== RECORDS SHOWN
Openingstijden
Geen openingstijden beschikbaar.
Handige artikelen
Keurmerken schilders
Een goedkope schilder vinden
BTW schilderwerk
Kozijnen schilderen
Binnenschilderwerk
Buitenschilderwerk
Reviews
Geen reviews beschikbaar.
====
WHAT YOU SHOULD DO: Produce a verbatim copy of each record above.

RESULT FOR THIS TASK:
Openingstijden
Geen openingstijden beschikbaar.
Handige artikelen
Keurmerken schilders
Een goedkope schilder vinden
BTW schilderwerk
Kozijnen schilderen
Binnenschilderwerk
Buitenschilderwerk
Reviews
Geen reviews beschikbaar.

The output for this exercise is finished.